I am in danger, you help me. I am deceived, you tell me the
truth. I am neglected, you console me. I am ignorant, you teach me.
Without difficulty I shall call you virtuous. But what will become of
the cardinal and divine virtues? Some of them will remain in the
schools.
What does it matter to me that you are temperate? you observe a precept
of health; you will have better health, and I am happy to hear it. You
have faith and hope, and I am happy still; they will procure you eternal
life. Your divine virtues are celestial gifts; your cardinal virtues are
excellent qualities which serve to guide you: but they are not virtues
as regards your fellow-creature. The prudent man does good to himself,
the virtuous man does good to mankind. St. Paul was right to tell you
that charity prevails over faith and hope.

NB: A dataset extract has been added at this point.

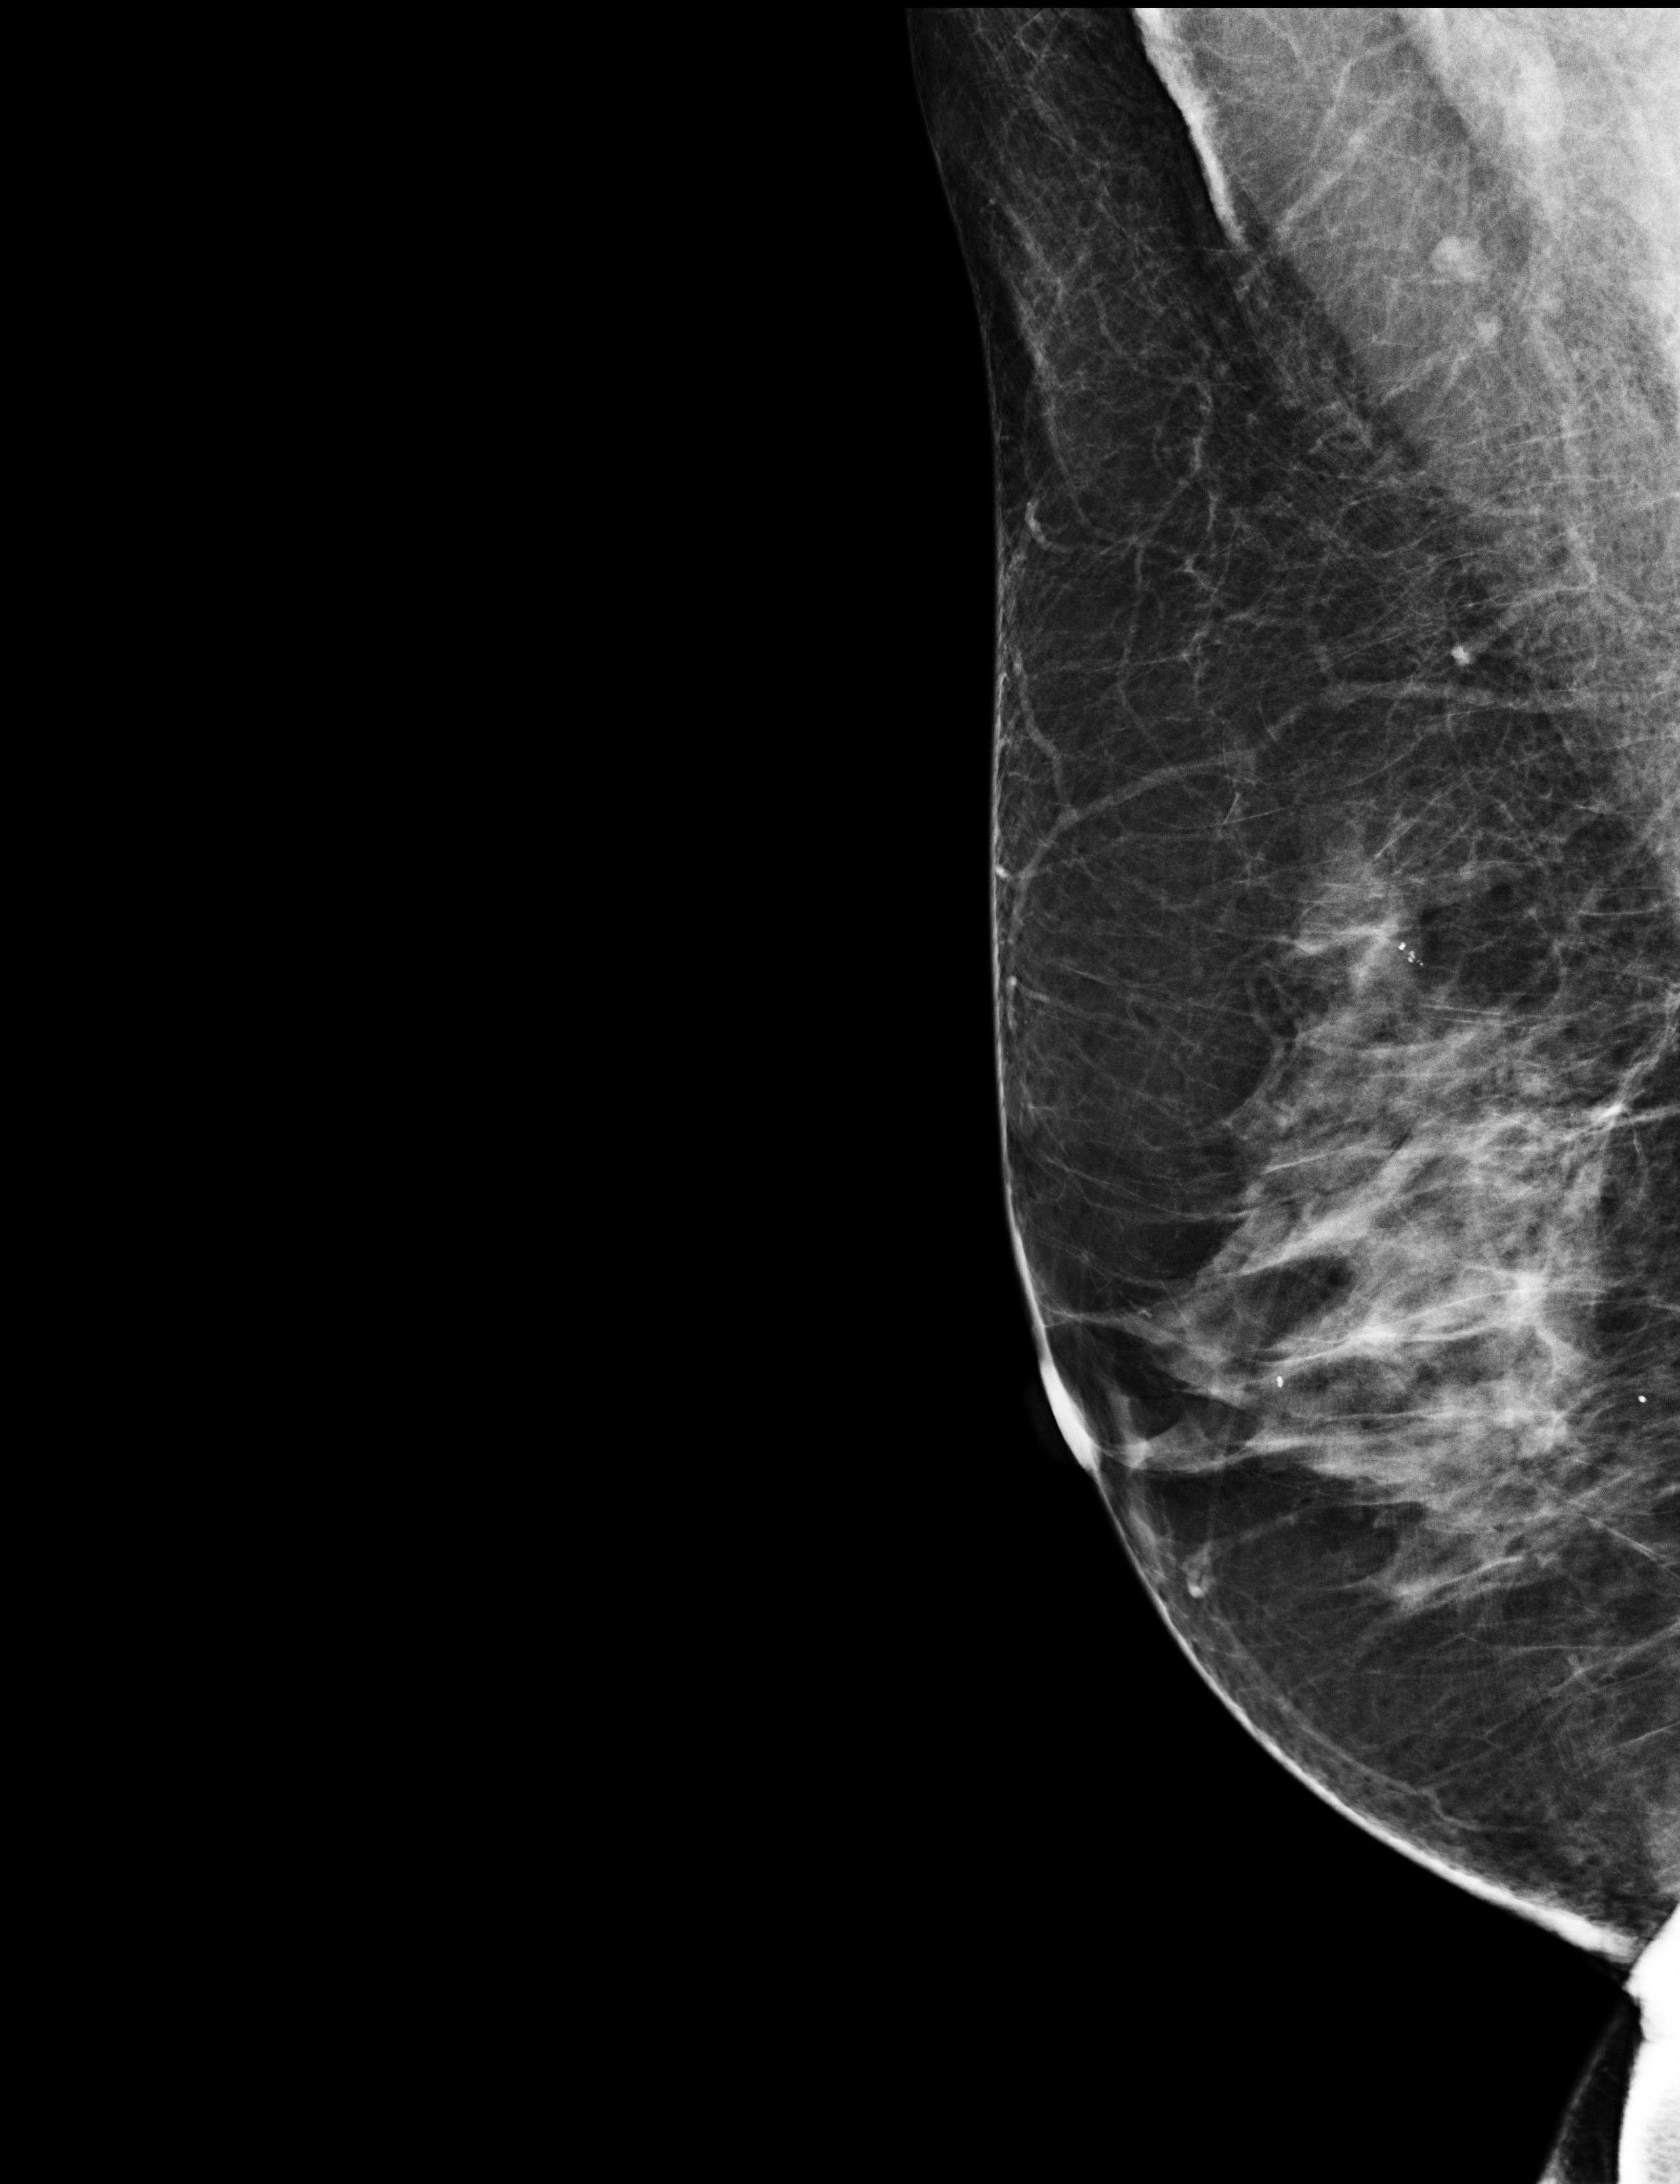
Annual screening mammography examination; compressed breast thickness 59 mm. Patient: female, 67 years.
Image type: full-field digital mammogram. Breast: right. Projection: medio-lateral oblique projection. Breast density at the screening exam (both breasts): heterogeneously dense (BI-RADS density category c). Final BI-RADS assessment for this screening round (tomosynthesis exam, both breasts): category 1. Recall: no recall after this screen.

But shall only those that are useful to one's fellow-creature be
admitted as virtues? How can I admit any others? We live in society;
really, therefore, the only things that are good for us are those that
are good for society. A recluse will be sober, pious; he will be clad in
hair-cloth; he will be a saint: but I shall not call him virtuous until
he has done some act of virtue by which other men have profited. So long
as he is alone, he is doing neither good nor evil; for us he is nothing.
If St. Bruno brought peace to families, if he succoured want, he was
virtuous; if he fasted, prayed in solitude, he was a saint.